● Data listing

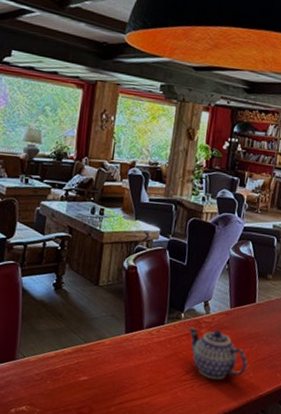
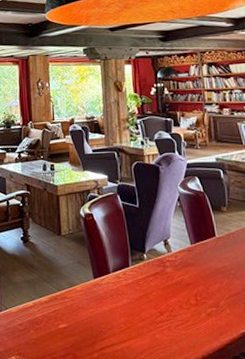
teapot: present [188,327,248,380] -> none [153,267,221,319]

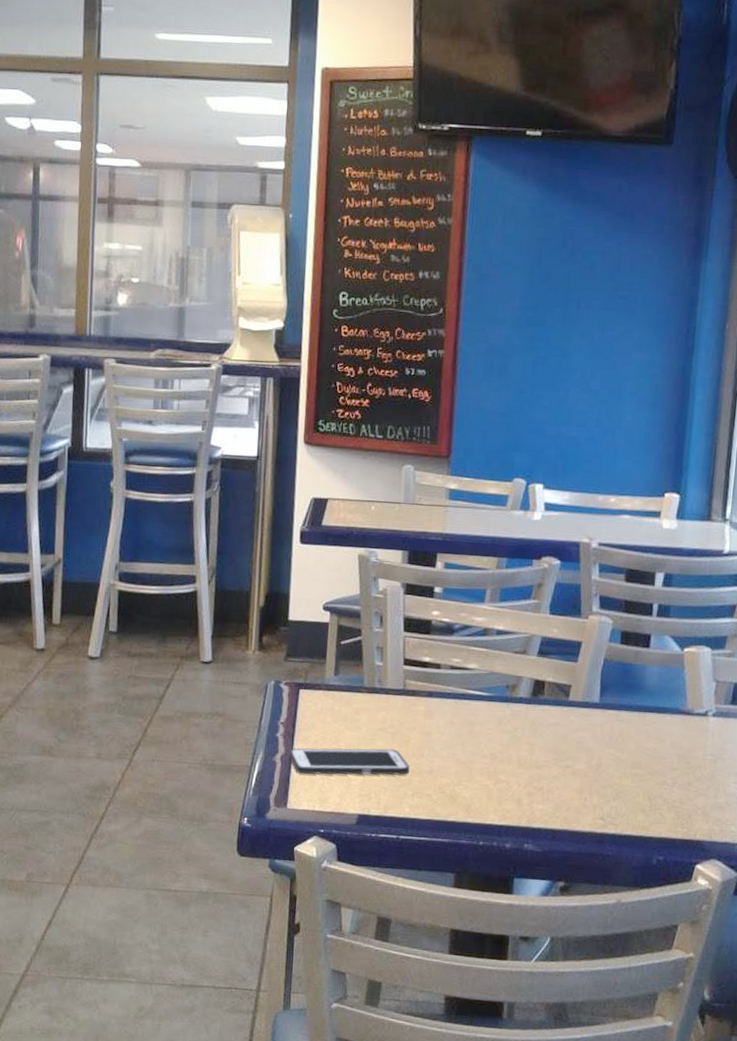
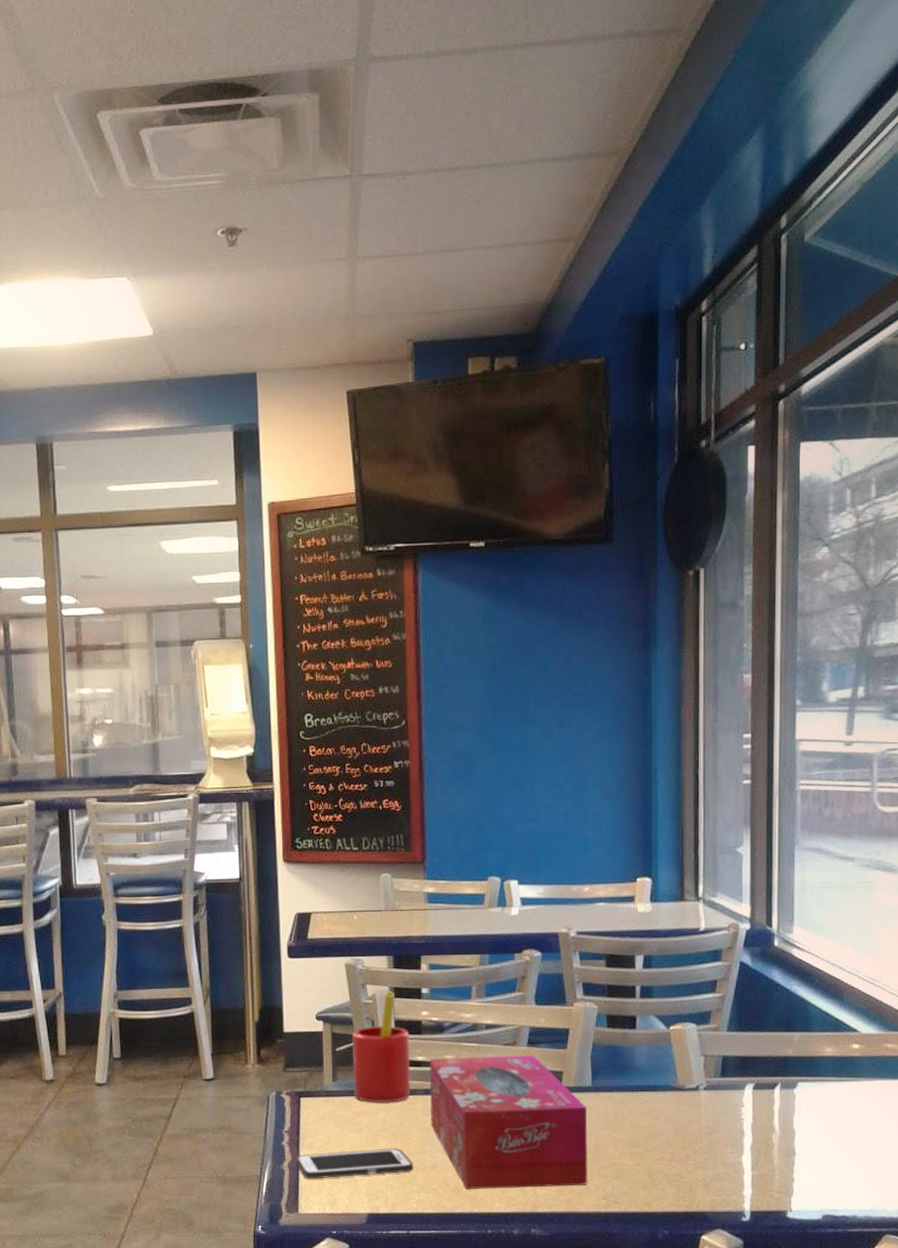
straw: none [355,587,419,703] -> present [351,991,411,1104]
tissue box: none [431,660,592,804] -> present [429,1055,588,1189]

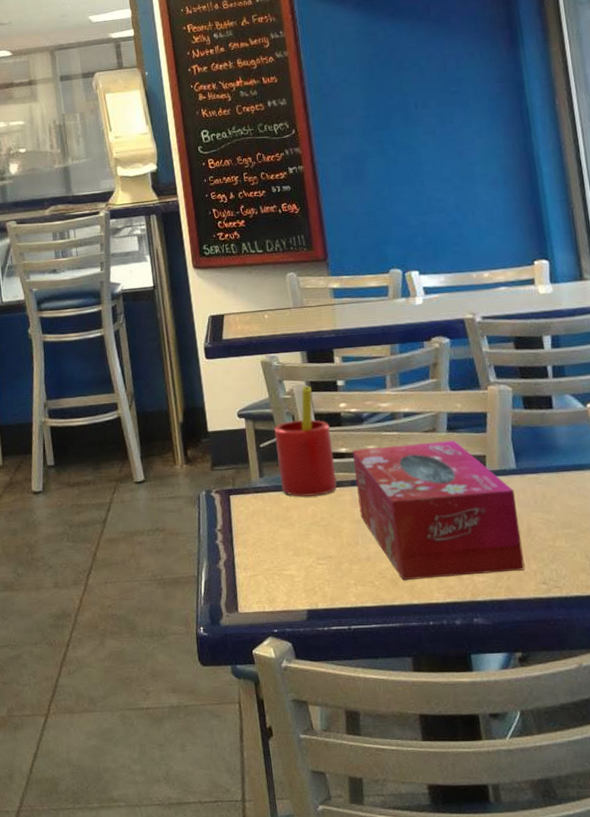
cell phone: present [296,1148,414,1179] -> none [231,541,349,577]

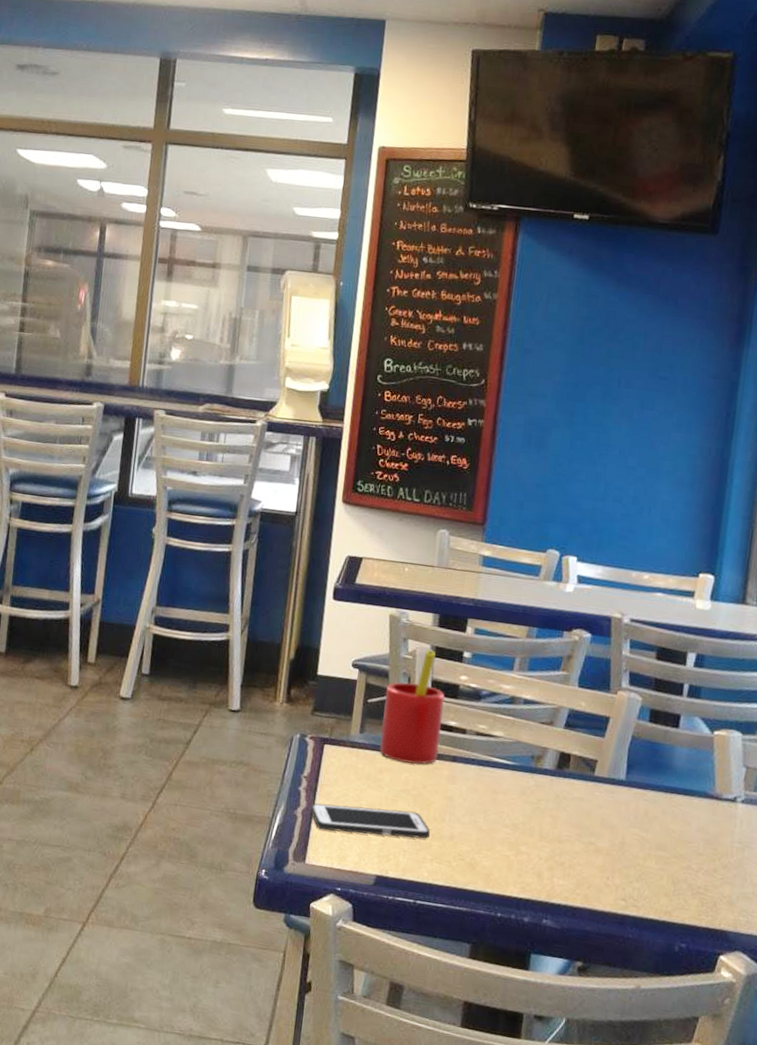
cell phone: none [231,541,349,577] -> present [310,803,431,839]
tissue box: present [353,440,525,580] -> none [454,725,617,883]

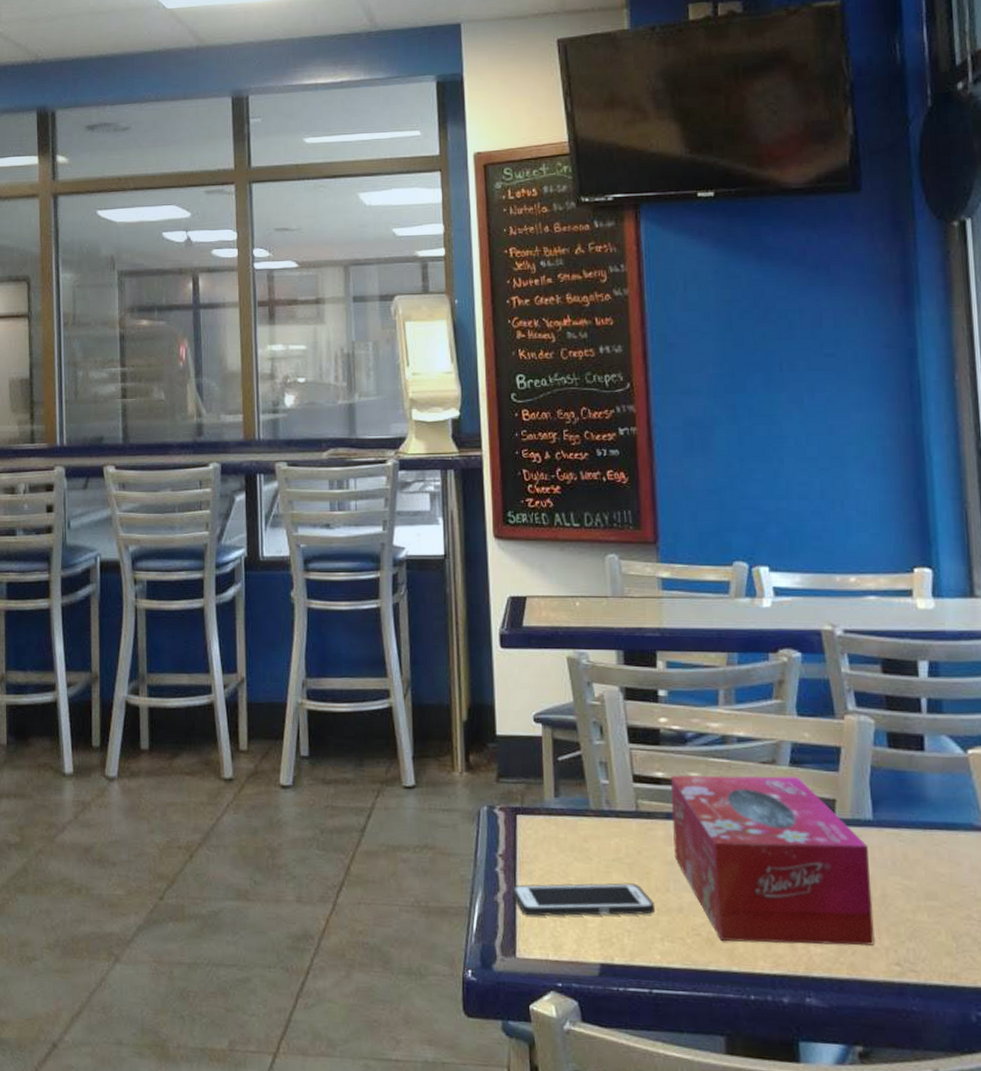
straw: present [379,649,446,765] -> none [576,692,649,828]
tissue box: none [454,725,617,883] -> present [671,775,875,946]

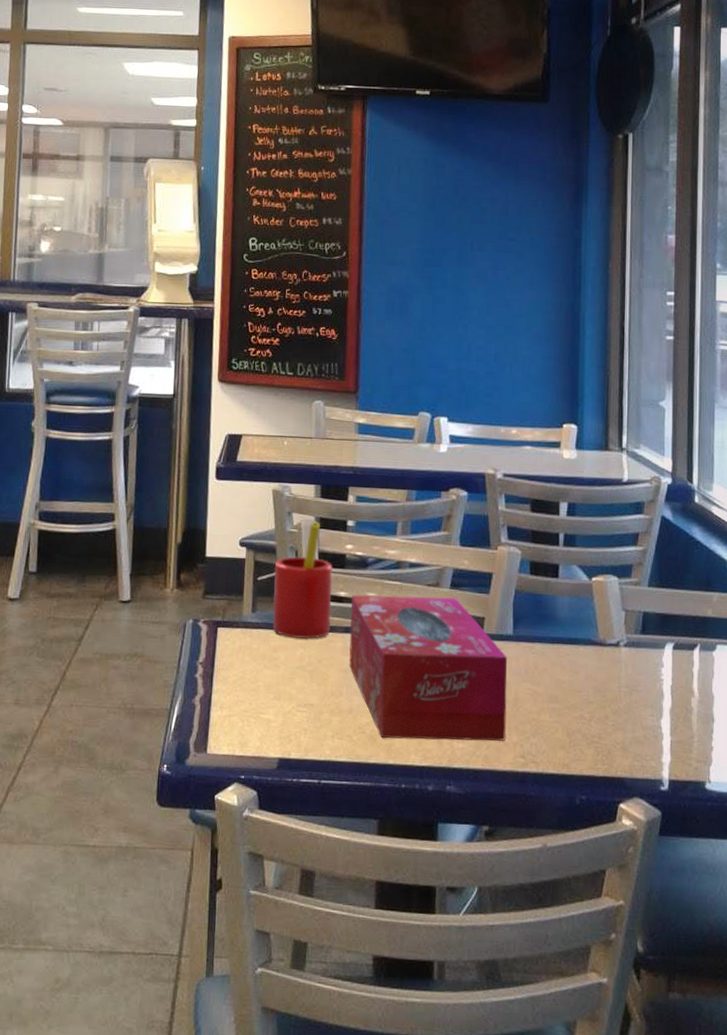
cell phone: present [512,883,656,917] -> none [208,688,330,717]
straw: none [576,692,649,828] -> present [272,521,333,640]

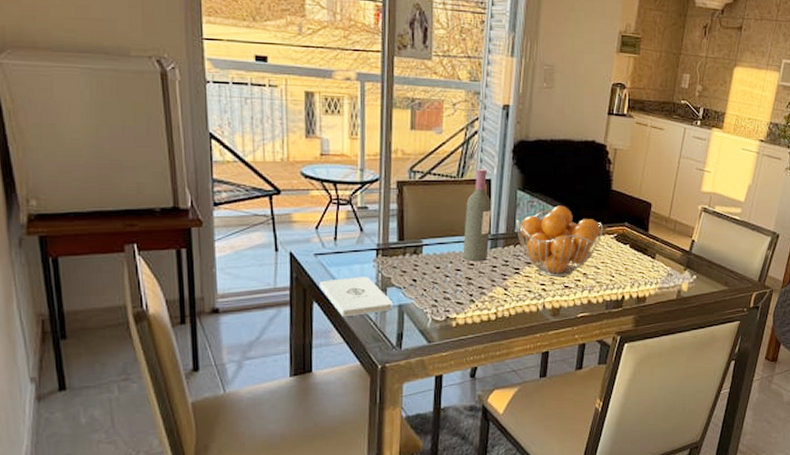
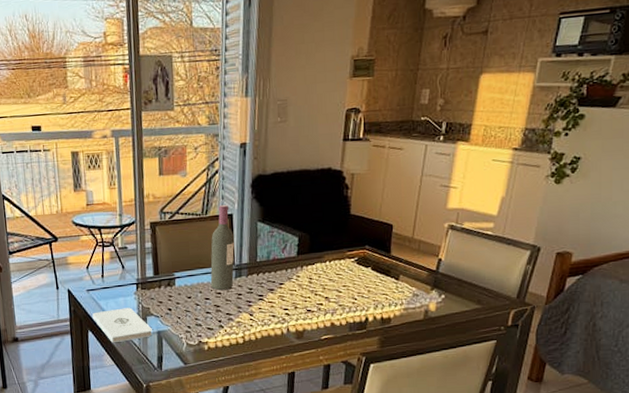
fruit basket: present [517,205,603,278] -> none [258,233,344,302]

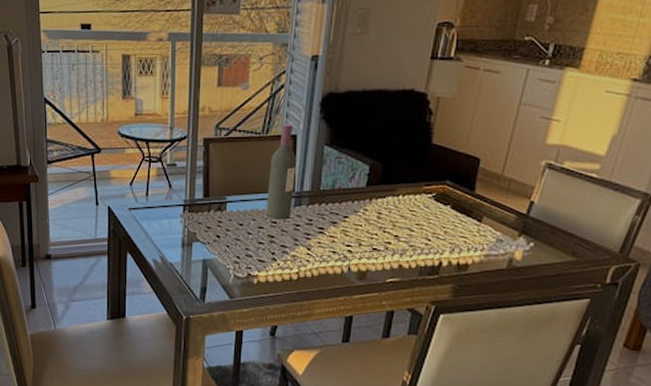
notepad: present [92,308,153,343] -> none [133,231,197,269]

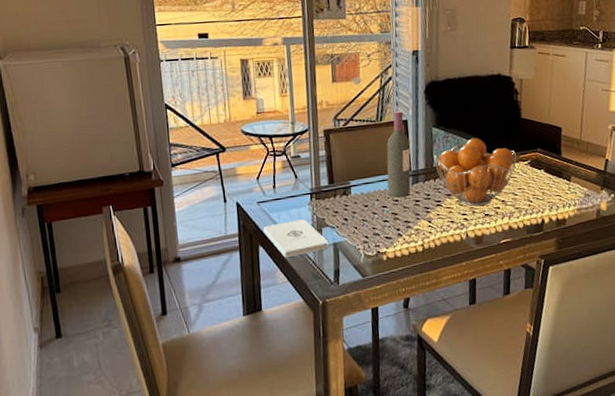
notepad: none [133,231,197,269] -> present [263,219,328,258]
fruit basket: none [322,162,420,239] -> present [434,138,517,207]

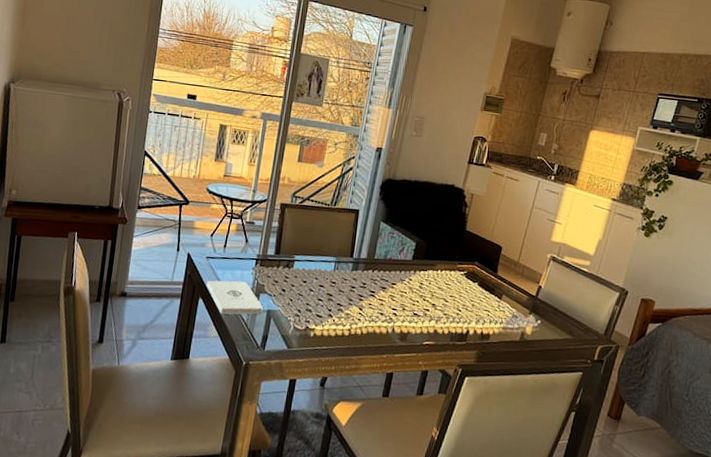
wine bottle: present [386,110,411,198] -> none [327,199,358,281]
fruit basket: present [434,138,517,207] -> none [376,239,455,305]

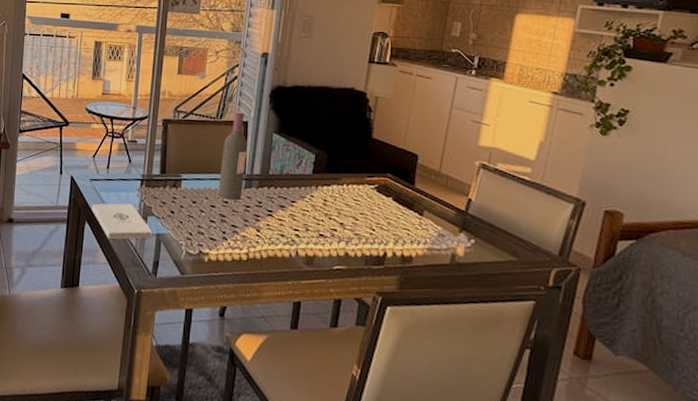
wine bottle: none [327,199,358,281] -> present [218,110,248,200]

● What is needed
The records above should be returned word for word, with every picture left out.

● Exercise response
teapot: present [188,327,248,380] -> none [153,267,221,319]

straw: none [355,587,419,703] -> present [351,991,411,1104]
tissue box: none [431,660,592,804] -> present [429,1055,588,1189]

cell phone: present [296,1148,414,1179] -> none [231,541,349,577]

cell phone: none [231,541,349,577] -> present [310,803,431,839]
tissue box: present [353,440,525,580] -> none [454,725,617,883]

straw: present [379,649,446,765] -> none [576,692,649,828]
tissue box: none [454,725,617,883] -> present [671,775,875,946]

cell phone: present [512,883,656,917] -> none [208,688,330,717]
straw: none [576,692,649,828] -> present [272,521,333,640]

fruit basket: present [517,205,603,278] -> none [258,233,344,302]

notepad: present [92,308,153,343] -> none [133,231,197,269]

notepad: none [133,231,197,269] -> present [263,219,328,258]
fruit basket: none [322,162,420,239] -> present [434,138,517,207]

wine bottle: present [386,110,411,198] -> none [327,199,358,281]
fruit basket: present [434,138,517,207] -> none [376,239,455,305]

wine bottle: none [327,199,358,281] -> present [218,110,248,200]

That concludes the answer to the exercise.